Ses doigts disparurent derrière les écorces, l’arbre l’engloutit toute entière. Aussitôt qu’elle pénétra le passage, la tristesse s’effaça au profit de la culpabilité. Un sentiment amer dont elle aurait bien du mal à se débarrasser. Plongée dans l’obscurité, elle n’osait plus bouger. Elle prit une profonde inspiration, s’évertuant à laisser derrière elle ce qu’il venait de se passer. Elle devait avancer, poursuivre sa route sans se retourner.
Aera dessina la forêt Ouest de Nergecye dans son esprit et tout son corps paru soudain tiré vers l’avant. Elle hoqueta de surprise. La douleur ne tarda pas à la rattraper et ses plaintes répétées moururent avant même qu’elle ne pût les crier. La jeune femme était habituée à souffrir durant ses entraînements, mais le mal qui la rongeait à l’instant n’avait rien à voir avec tout ce qu’elle avait pu connaître jusqu’à présent. Elle avait l’impression qu’on l’écorchait, comme un vulgaire rongeur des plaines avant qu’il ne fût consommé. Sa peau brûlait sous ses vêtements. Cette sensation dura une éternité.
La torture s’arrêta soudain.

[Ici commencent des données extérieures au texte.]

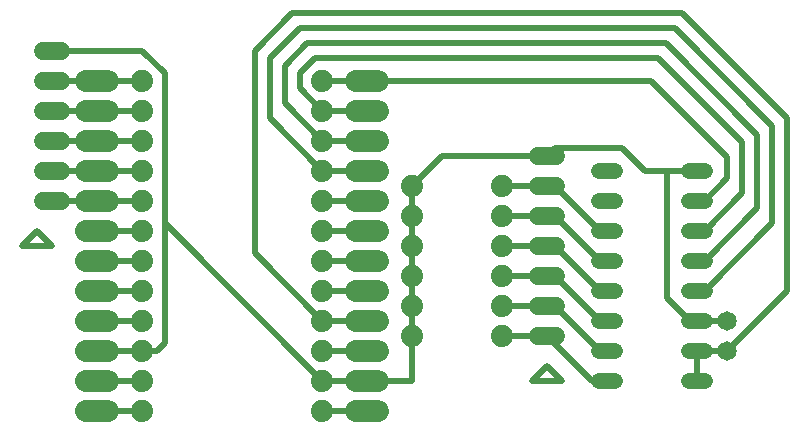
<source format=gbr>
G04 EAGLE Gerber RS-274X export*
G75*
%MOMM*%
%FSLAX34Y34*%
%LPD*%
%INBottom Copper*%
%IPPOS*%
%AMOC8*
5,1,8,0,0,1.08239X$1,22.5*%
G01*
%ADD10C,1.879600*%
%ADD11C,1.651000*%
%ADD12C,1.320800*%
%ADD13C,1.524000*%
%ADD14C,1.879600*%
%ADD15C,0.508000*%


D10*
X107950Y24130D03*
X107950Y49530D03*
X107950Y74930D03*
X107950Y100330D03*
X107950Y125730D03*
X107950Y151130D03*
X107950Y176530D03*
X107950Y201930D03*
X107950Y227330D03*
X107950Y252730D03*
X107950Y278130D03*
X107950Y303530D03*
X260350Y303530D03*
X260350Y278130D03*
X260350Y252730D03*
X260350Y227330D03*
X260350Y201930D03*
X260350Y176530D03*
X260350Y151130D03*
X260350Y125730D03*
X260350Y100330D03*
X260350Y74930D03*
X260350Y49530D03*
X260350Y24130D03*
D11*
X603250Y100330D03*
X603250Y74930D03*
D12*
X508254Y49530D02*
X495046Y49530D01*
X495046Y74930D02*
X508254Y74930D01*
X508254Y201930D02*
X495046Y201930D01*
X495046Y227330D02*
X508254Y227330D01*
X508254Y100330D02*
X495046Y100330D01*
X495046Y125730D02*
X508254Y125730D01*
X508254Y176530D02*
X495046Y176530D01*
X495046Y151130D02*
X508254Y151130D01*
X571246Y227330D02*
X584454Y227330D01*
X584454Y201930D02*
X571246Y201930D01*
X571246Y176530D02*
X584454Y176530D01*
X584454Y151130D02*
X571246Y151130D01*
X571246Y125730D02*
X584454Y125730D01*
X584454Y100330D02*
X571246Y100330D01*
X571246Y74930D02*
X584454Y74930D01*
X584454Y49530D02*
X571246Y49530D01*
D13*
X39370Y201930D02*
X24130Y201930D01*
X24130Y227330D02*
X39370Y227330D01*
X39370Y252730D02*
X24130Y252730D01*
X24130Y278130D02*
X39370Y278130D01*
X39370Y303530D02*
X24130Y303530D01*
X24130Y328930D02*
X39370Y328930D01*
X443230Y87630D02*
X458470Y87630D01*
X458470Y113030D02*
X443230Y113030D01*
X443230Y138430D02*
X458470Y138430D01*
X458470Y163830D02*
X443230Y163830D01*
X443230Y189230D02*
X458470Y189230D01*
X458470Y214630D02*
X443230Y214630D01*
X443230Y240030D02*
X458470Y240030D01*
D10*
X412750Y214630D03*
X336550Y214630D03*
X412750Y189230D03*
X336550Y189230D03*
X412750Y163830D03*
X336550Y163830D03*
X412750Y138430D03*
X336550Y138430D03*
X412750Y113030D03*
X336550Y113030D03*
X412750Y87630D03*
X336550Y87630D03*
D14*
X79248Y303530D02*
X60452Y303530D01*
X60452Y278130D02*
X79248Y278130D01*
X79248Y252730D02*
X60452Y252730D01*
X60452Y227330D02*
X79248Y227330D01*
X79248Y201930D02*
X60452Y201930D01*
X60452Y176530D02*
X79248Y176530D01*
X79248Y151130D02*
X60452Y151130D01*
X60452Y125730D02*
X79248Y125730D01*
X79248Y100330D02*
X60452Y100330D01*
X60452Y74930D02*
X79248Y74930D01*
X79248Y49530D02*
X60452Y49530D01*
X60452Y24130D02*
X79248Y24130D01*
X289052Y24130D02*
X307848Y24130D01*
X307848Y49530D02*
X289052Y49530D01*
X289052Y74930D02*
X307848Y74930D01*
X307848Y100330D02*
X289052Y100330D01*
X289052Y125730D02*
X307848Y125730D01*
X307848Y151130D02*
X289052Y151130D01*
X289052Y176530D02*
X307848Y176530D01*
X307848Y201930D02*
X289052Y201930D01*
X289052Y227330D02*
X307848Y227330D01*
X307848Y252730D02*
X289052Y252730D01*
X289052Y278130D02*
X307848Y278130D01*
X307848Y303530D02*
X289052Y303530D01*
D15*
X107950Y227330D02*
X31750Y227330D01*
X31750Y252730D02*
X107950Y252730D01*
X107950Y278130D02*
X31750Y278130D01*
X31750Y303530D02*
X107950Y303530D01*
X107950Y201930D02*
X31750Y201930D01*
X577850Y100330D02*
X603250Y100330D01*
X552450Y227330D02*
X533400Y227330D01*
X552450Y227330D02*
X577850Y227330D01*
X533400Y227330D02*
X514350Y246380D01*
X457200Y246380D01*
X450850Y240030D01*
X571500Y100330D02*
X577850Y100330D01*
X571500Y100330D02*
X552450Y119380D01*
X552450Y227330D01*
X336550Y189230D02*
X336550Y163830D01*
X336550Y189230D02*
X336550Y214630D01*
X336550Y138430D02*
X336550Y113030D01*
X336550Y49530D02*
X260350Y49530D01*
X336550Y49530D02*
X336550Y87630D01*
X336550Y113030D01*
X336550Y138430D02*
X336550Y163830D01*
X107950Y328930D02*
X31750Y328930D01*
X107950Y328930D02*
X127000Y309880D01*
X127000Y182880D02*
X127000Y81280D01*
X127000Y182880D02*
X127000Y309880D01*
X127000Y182880D02*
X260350Y49530D01*
X361950Y240030D02*
X450850Y240030D01*
X361950Y240030D02*
X336550Y214630D01*
X127000Y81280D02*
X120650Y74930D01*
X69850Y74930D01*
X577850Y74930D02*
X577850Y49530D01*
X577850Y74930D02*
X603250Y74930D01*
X260350Y100330D02*
X203200Y157480D01*
X203200Y328930D01*
X234950Y360680D01*
X565150Y360680D01*
X654050Y271780D01*
X654050Y125730D01*
X603250Y74930D01*
X298450Y100330D02*
X260350Y100330D01*
X577850Y201930D02*
X584200Y201930D01*
X603250Y220980D01*
X603250Y238760D01*
X538480Y303530D01*
X260350Y303530D01*
X584200Y125730D02*
X641350Y182880D01*
X584200Y125730D02*
X577850Y125730D01*
X641350Y182880D02*
X641350Y265430D01*
X558800Y347980D01*
X241300Y347980D01*
X215900Y322580D01*
X215900Y271780D01*
X260350Y227330D01*
X298450Y227330D01*
X584200Y151130D02*
X628650Y195580D01*
X584200Y151130D02*
X577850Y151130D01*
X628650Y195580D02*
X628650Y257810D01*
X551180Y335280D01*
X247650Y335280D01*
X228600Y316230D01*
X228600Y284480D01*
X260350Y252730D01*
X298450Y252730D01*
X584200Y176530D02*
X615950Y208280D01*
X584200Y176530D02*
X577850Y176530D01*
X615950Y208280D02*
X615950Y251460D01*
X544830Y322580D01*
X254000Y322580D01*
X241300Y309880D01*
X241300Y297180D01*
X260350Y278130D01*
X298450Y278130D01*
X495300Y74930D02*
X501650Y74930D01*
X495300Y74930D02*
X457200Y113030D01*
X450850Y113030D01*
X412750Y113030D01*
X488950Y49530D02*
X501650Y49530D01*
X488950Y49530D02*
X450850Y87630D01*
X412750Y87630D01*
X495300Y125730D02*
X501650Y125730D01*
X495300Y125730D02*
X457200Y163830D01*
X450850Y163830D01*
X412750Y163830D01*
X495300Y100330D02*
X501650Y100330D01*
X495300Y100330D02*
X457200Y138430D01*
X450850Y138430D01*
X412750Y138430D01*
X495300Y151130D02*
X501650Y151130D01*
X495300Y151130D02*
X457200Y189230D01*
X450850Y189230D01*
X412750Y189230D01*
X495300Y176530D02*
X501650Y176530D01*
X495300Y176530D02*
X457200Y214630D01*
X450850Y214630D01*
X412750Y214630D01*
X19050Y176530D02*
X6350Y163830D01*
X31750Y163830D01*
X19050Y176530D01*
X438150Y49530D02*
X450850Y62230D01*
X438150Y49530D02*
X463550Y49530D01*
X450850Y62230D01*
X107950Y100330D02*
X69850Y100330D01*
X69850Y176530D02*
X107950Y176530D01*
X107950Y151130D02*
X69850Y151130D01*
X69850Y125730D02*
X107950Y125730D01*
X107950Y49530D02*
X69850Y49530D01*
X69850Y24130D02*
X107950Y24130D01*
X260350Y24130D02*
X298450Y24130D01*
X298450Y74930D02*
X260350Y74930D01*
X260350Y125730D02*
X298450Y125730D01*
X298450Y151130D02*
X260350Y151130D01*
X260350Y176530D02*
X298450Y176530D01*
X298450Y201930D02*
X260350Y201930D01*
M02*

</source>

Elle perdit l’équilibre et tomba sur les genoux, les mains plaquées contre la terre. L’enveloppe noire s’était évanouie. Aera aspira l’air frais à pleins poumons, puis se redressa, le pas chancelant. Les arbres de la forêt Ouest l’entouraient, exactement comme elle l’avait imaginé. La magie des élémentalistes avait fonctionné ! Elle se rappela aussitôt de la légende qui mentionnait la perte d’un bien à quiconque empruntait cette voie et fût rassurée lorsque ses doigts se refermèrent sur l’artefact, intact au fond de sa poche. La jeune femme s’apprêtait à fouiller son sac pour poursuivre ses vérifications, quand un détail frappa son esprit. Le sol avait été froid sous ses mains, tandis que l’air humide léchait sa peau. Aera se concentra sur les alentours. Les feuilles mortes ne tapissaient plus l’herbe rase, les arbres étaient dépouillés de leur feuillage. Elle leva les yeux vers le ciel vêtu d’un manteau blanc. Des flocons ne tardèrent pas à y faire leur apparition.
Aera referma son sac d’un geste lent. Elle avait compris : l’arbre de passage venait de lui voler plus de deux cycles de sa vie. L’hiver était installé et même bien entamé.
Elle devait trouver le moyen de se rendre sur les Terres Rouges. Réquisitionner un navire lui semblait être la meilleure solution. Aera se dirigea vers la capitale d’un pas déterminé. Dorénavant, elle ne laisserait plus ses sentiments la guider. Une dernière pensée s’échappa vers Illian, progressivement remplacée par la jouissance que lui procurait le pouvoir de l’artefact, toujours au creux de sa main.